Asian equity markets extended a global slide on Friday as tensions ramped up between the United States and North Korea, sending investors fleeing to less risky assets such the yen and the Swiss franc.
Wall Street closed sharply lower after U.S. President Donald Trump issued a new round of fiery rhetoric, warning Pyongyang against attacking Guam or U.S. allies after it disclosed plans to fire missiles over Japan to land near the U.S. Pacific territory.
The sell-off is likely to extend into the European session, with financial spreadbetter CMC Markets expecting Germany’s DAX and France’s CAC 40 to open down about 0.7 percent each and Britain’s FTSE 100 to start 0.55 percent lower.
MSCI’s broadest index of Asia-Pacific shares outside Japan skidded 1.55 percent, its biggest one-day loss since mid-December.
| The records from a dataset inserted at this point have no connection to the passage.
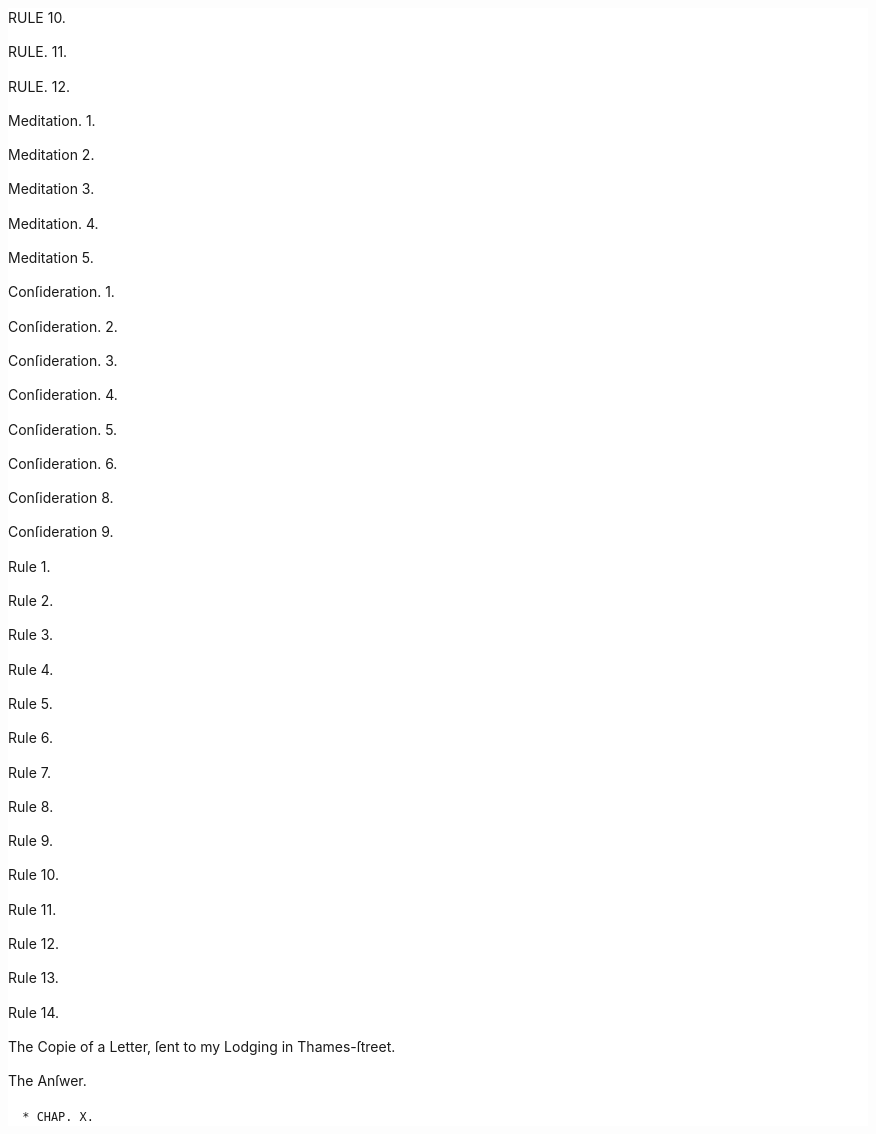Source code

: RULE 10.

RULE. 11.

RULE. 12.

Meditation. 1.

Meditation 2.

Meditation 3.

Meditation. 4.

Meditation 5.

Conſideration. 1.

Conſideration. 2.

Conſideration. 3.

Conſideration. 4.

Conſideration. 5.

Conſideration. 6.

Conſideration 8.

Conſideration 9.

Rule 1.

Rule 2.

Rule 3.

Rule 4.

Rule 5.

Rule 6.

Rule 7.

Rule 8.

Rule 9.

Rule 10.

Rule 11.

Rule 12.

Rule 13.

Rule 14.

The Copie of a Letter, ſent to my Lodging in Thames-ſtreet.

The Anſwer.

      * CHAP. X.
It is heading for a 2.5 percent drop for the week.
Japanese markets were closed for a holiday.
Many markets have recently climbed to record or multiyear highs, leaving them vulnerable to a sell-off.
“What has changed this time is that the scary threats and war of words between the U.S. and North Korea have intensified to the point that markets can’t ignore it,” said Shane Oliver, head of investment strategy at AMP Capital in Sydney.
“Of course it’s all come at a time when share markets are due for a correction so North Korea has provided a perfect trigger.”
South Korea’s KOSPI fell 1.8 percent to an 11½-week low, taking its losses this week to 3.2 percent.
The Korean won also continued to skid, down 0.45 percent to 1,147.2, falling below its 200-day moving average for the first time in a month.
Australian shares were down 1.3 percent, set for a weekly loss of 0.6 percent.
Chinese bluechips lost 1.6 percent, while Hong Kong’s Hang Seng was 1.9 percent lower.
If North Korea launches an attack that threatens the United States, China should stay neutral, but if the U.S. attacks first and tries to overthrow North Korea’s government, China will stop them, a Chinese state-run newspaper said on Friday.
“This situation is beginning to develop into this generation’s Cuban Missile crisis moment,” ING’s chief Asia economist Robert Carnell wrote in a note.
“While the U.S. President insists on ramping up the war of words, there is a decreasing chance of any diplomatic solution,” Carnell said.
Trump’s threat earlier this week, to unleash “fire and fury” on Pyongyang if it attacked, was ultimately dismissed as bluster by many investors.
Trump’s second warning, however, has shaken markets that have been largely resilient this year, swatting away a slew of risks. These have ranged from an investigation into Russia’s possible interference in the 2016 U.S. presidential election, to concerns about China’s risky debt levels, to stubbornly low inflation in the U.S.
The CBOE Volatility Index, the most widely followed barometer of expected near-term U.S. stock market volatility, rose the most in about 12 weeks. The index closed at its highest level since Nov. 8, when Trump was elected president.
The Chinese volatility gauge jumped by the most since January 2016 to its highest level in more than seven months.
The MSCI World index slipped 0.15 percent, extending Thursday’s 1.1 percent drop, its biggest one-day slide since May 17.
The dollar widened losses against the yen to hit a two-month low. It was down 0.2 percent at 108.98 yen, after retreating 0.7 percent on Thursday.
The yen is perceived as a safe haven because Japan is the world’s biggest creditor country and investors there have tended to repatriate funds in times of crisis.
But “the yen may be expected to lose its safe haven status if U.S.-North Korean tensions continue to escalate,” leaving the Swiss Franc, and possibly the U.S. dollar, as the remaining beneficiaries of risk aversion, Emmanuel Ng, currency strategist at OCBC Bank in Singapore, wrote in a note.
For now, the dollar remained on the back foot, pulling back 0.1 percent to 0.9635 Swiss francs on Friday, after dropping as much as 1.2 percent to a two-week low overnight.
Disappointing U.S. inflation and jobs data have not helped the dollar.
U.S. producer prices unexpectedly recorded their biggest drop in nearly a year, and the number of Americans filing for unemployment benefits unexpectedly rose last week.
Markets are now awaiting U.S. consumer price data for July, due later in the session.
Spot gold prices were little changed at $1,286.05 an ounce, after touching a two-month high earlier. They have soared over 2 percent in the previous two sessions, and are set for a weekly gain of 2.25 percent.
Crude futures extended losses on fears of slowing demand and lingering concerns over a global oversupply.
U.S. crude was down 0.9 percent at $48.16 per barrel, on track for a weekly loss of 2.9 percent.
Global benchmark Brent also lost 0.9 percent to $51.44, after Thursday’s 1.5 percent drop. It is poised to end the week down 1.9 percent.